XL$^2$Bench: A Benchmark for Extremely Long Context Understanding with Long-range Dependencies

Xuanfan Ni,Hengyi Cai,Xiaochi Wei,Shuaiqiang Wang,Dawei Yin,Piji Li
2024-04-08
Abstract:Large Language Models (LLMs) have demonstrated remarkable performance across diverse tasks but are constrained by their small context window sizes. Various efforts have been proposed to expand the context window to accommodate even up to 200K input tokens. Meanwhile, building high-quality benchmarks with much longer text lengths and more demanding tasks to provide comprehensive evaluations is of immense practical interest to facilitate long context understanding research of LLMs. However, prior benchmarks create datasets that ostensibly cater to long-text comprehension by expanding the input of traditional tasks, which falls short to exhibit the unique characteristics of long-text understanding, including long dependency tasks and longer text length compatible with modern LLMs' context window size. In this paper, we introduce a benchmark for extremely long context understanding with long-range dependencies, XL$^2$Bench, which includes three scenarios: Fiction Reading, Paper Reading, and Law Reading, and four tasks of increasing complexity: Memory Retrieval, Detailed Understanding, Overall Understanding, and Open-ended Generation, covering 27 subtasks in English and Chinese. It has an average length of 100K+ words (English) and 200K+ characters (Chinese). Evaluating six leading LLMs on XL$^2$Bench, we find that their performance significantly lags behind human levels. Moreover, the observed decline in performance across both the original and enhanced datasets underscores the efficacy of our approach to mitigating data contamination.
Computation and Language
What problem does this paper attempt to address?

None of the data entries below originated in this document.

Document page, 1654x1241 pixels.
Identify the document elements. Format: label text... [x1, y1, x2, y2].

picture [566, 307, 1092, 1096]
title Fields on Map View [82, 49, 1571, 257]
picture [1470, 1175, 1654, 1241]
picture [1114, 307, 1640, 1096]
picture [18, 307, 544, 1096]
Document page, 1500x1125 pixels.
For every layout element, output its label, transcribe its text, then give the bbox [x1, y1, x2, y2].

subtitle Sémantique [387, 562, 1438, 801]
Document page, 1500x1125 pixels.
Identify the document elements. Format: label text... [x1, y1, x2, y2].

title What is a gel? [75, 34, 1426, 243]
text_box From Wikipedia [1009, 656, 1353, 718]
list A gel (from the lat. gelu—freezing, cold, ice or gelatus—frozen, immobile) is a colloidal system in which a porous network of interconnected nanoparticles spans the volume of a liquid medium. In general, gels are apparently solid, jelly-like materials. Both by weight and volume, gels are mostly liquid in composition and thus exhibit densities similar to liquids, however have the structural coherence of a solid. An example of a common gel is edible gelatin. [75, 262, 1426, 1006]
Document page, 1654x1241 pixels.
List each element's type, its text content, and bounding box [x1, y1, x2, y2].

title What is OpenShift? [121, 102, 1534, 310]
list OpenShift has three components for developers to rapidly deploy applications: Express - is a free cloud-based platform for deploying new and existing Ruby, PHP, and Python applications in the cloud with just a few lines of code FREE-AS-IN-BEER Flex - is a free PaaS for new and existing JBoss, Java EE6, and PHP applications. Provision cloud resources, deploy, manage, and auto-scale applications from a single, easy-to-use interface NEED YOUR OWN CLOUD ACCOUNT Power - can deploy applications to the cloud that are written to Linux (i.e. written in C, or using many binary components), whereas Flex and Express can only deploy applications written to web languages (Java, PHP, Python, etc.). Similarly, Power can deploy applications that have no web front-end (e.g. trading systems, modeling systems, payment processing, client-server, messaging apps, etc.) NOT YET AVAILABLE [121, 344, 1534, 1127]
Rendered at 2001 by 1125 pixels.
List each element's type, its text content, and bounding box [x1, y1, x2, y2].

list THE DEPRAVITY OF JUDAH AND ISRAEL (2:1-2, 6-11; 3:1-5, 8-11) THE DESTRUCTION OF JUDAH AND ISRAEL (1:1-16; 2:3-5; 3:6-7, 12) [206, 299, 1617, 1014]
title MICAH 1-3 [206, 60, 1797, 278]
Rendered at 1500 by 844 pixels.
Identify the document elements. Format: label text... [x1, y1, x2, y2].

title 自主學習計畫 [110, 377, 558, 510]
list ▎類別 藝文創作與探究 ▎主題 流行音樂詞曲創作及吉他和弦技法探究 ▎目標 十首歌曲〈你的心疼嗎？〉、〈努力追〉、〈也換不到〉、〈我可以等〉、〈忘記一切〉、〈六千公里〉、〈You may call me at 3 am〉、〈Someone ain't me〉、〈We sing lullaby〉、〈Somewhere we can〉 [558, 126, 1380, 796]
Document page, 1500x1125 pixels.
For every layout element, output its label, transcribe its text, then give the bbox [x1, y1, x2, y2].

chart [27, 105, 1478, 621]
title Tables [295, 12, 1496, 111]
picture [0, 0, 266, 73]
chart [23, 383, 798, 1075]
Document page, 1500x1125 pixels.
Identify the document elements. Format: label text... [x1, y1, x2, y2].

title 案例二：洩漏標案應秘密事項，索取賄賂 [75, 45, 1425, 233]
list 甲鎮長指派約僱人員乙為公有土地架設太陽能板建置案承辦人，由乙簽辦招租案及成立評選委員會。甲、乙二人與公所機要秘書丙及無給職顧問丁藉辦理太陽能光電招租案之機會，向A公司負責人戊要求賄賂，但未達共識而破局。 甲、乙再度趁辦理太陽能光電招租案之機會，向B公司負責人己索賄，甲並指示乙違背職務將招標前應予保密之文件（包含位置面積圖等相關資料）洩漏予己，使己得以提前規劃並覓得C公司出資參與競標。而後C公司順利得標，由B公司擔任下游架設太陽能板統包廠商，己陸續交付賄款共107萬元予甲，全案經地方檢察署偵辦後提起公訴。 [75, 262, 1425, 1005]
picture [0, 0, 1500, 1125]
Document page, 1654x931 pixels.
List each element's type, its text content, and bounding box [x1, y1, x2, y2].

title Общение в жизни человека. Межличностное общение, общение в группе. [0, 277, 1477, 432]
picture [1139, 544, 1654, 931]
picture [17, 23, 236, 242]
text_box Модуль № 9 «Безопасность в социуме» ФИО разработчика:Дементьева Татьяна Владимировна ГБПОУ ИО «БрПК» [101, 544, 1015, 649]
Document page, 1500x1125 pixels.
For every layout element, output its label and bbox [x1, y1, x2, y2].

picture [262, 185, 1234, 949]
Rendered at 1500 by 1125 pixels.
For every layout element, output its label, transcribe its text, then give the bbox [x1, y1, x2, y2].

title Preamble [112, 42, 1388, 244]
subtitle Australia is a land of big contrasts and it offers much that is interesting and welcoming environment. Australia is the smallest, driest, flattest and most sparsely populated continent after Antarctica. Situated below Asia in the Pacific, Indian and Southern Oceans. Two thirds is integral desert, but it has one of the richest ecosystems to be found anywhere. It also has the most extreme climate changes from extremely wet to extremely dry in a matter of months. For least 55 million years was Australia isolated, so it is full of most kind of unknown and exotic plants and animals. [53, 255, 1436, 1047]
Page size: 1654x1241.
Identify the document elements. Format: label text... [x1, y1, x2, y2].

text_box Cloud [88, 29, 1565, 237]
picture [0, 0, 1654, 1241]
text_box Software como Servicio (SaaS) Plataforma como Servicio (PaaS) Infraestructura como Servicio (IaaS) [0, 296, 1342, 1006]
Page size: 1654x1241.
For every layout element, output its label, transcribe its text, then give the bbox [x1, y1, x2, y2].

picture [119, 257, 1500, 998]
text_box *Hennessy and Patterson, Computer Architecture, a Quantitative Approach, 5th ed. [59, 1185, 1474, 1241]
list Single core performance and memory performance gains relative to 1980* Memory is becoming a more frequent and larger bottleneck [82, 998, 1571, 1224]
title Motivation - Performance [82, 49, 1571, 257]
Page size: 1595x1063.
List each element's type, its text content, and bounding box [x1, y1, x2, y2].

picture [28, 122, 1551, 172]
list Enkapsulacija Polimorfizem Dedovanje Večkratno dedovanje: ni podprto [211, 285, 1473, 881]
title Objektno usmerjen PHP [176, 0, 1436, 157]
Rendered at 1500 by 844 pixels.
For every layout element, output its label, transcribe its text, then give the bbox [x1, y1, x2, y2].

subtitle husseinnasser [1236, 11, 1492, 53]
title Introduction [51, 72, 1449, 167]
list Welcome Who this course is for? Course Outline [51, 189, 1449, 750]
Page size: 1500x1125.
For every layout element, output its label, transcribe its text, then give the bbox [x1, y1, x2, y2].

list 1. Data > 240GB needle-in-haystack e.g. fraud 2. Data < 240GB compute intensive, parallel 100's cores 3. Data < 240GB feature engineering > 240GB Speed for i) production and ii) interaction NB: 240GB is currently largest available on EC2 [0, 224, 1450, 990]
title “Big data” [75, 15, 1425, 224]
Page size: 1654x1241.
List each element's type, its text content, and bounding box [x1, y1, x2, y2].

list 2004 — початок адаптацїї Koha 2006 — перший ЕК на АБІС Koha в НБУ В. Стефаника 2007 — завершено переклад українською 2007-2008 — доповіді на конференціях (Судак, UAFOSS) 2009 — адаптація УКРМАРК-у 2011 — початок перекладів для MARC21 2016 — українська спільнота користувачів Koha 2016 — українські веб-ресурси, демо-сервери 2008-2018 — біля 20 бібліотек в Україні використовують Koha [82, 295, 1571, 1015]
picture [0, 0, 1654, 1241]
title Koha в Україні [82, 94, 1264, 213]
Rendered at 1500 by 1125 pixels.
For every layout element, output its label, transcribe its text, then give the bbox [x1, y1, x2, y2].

This paper proposes a new benchmark called XL2Bench to address the limitation of large language models (LLMs) in dealing with extreme long contexts and long-range dependencies. Current LLMs cannot effectively understand and memorize very long inputs due to the fixed-size context window limitation. Although existing methods attempt to extend the model's context window or compress the text, there is a lack of high-quality benchmarks for evaluating the long text understanding capability of these models. XL2Bench consists of three scenarios: novel reading, paper reading, and legal reading, and designs four tasks ranging from memory retrieval to detailed comprehension, holistic understanding, and open-ended generation. It covers 27 subtasks involving English and Chinese, with an average length exceeding 100,000 words (English) and 200,000 characters (Chinese). The paper mentions that existing benchmarks usually only expand the inputs of traditional tasks, failing to fully demonstrate the unique characteristics of long text understanding, such as long-range dependencies and comprehension of long texts. By testing six leading LLMs on XL2Bench, it is found that their performances are far below human levels, and they significantly decline as the text length increases. In addition, the paper proposes three data augmentation strategies to alleviate the data pollution problem in the benchmark: text transformation, text replacement, and text concatenation. Experimental results show that even the state-of-the-art LLMs still have room for improvement in their performance on XL2Bench, especially in understanding and synthesizing long text information. This underscores the need for better methods to enhance LLMs' ability to handle long-context understanding.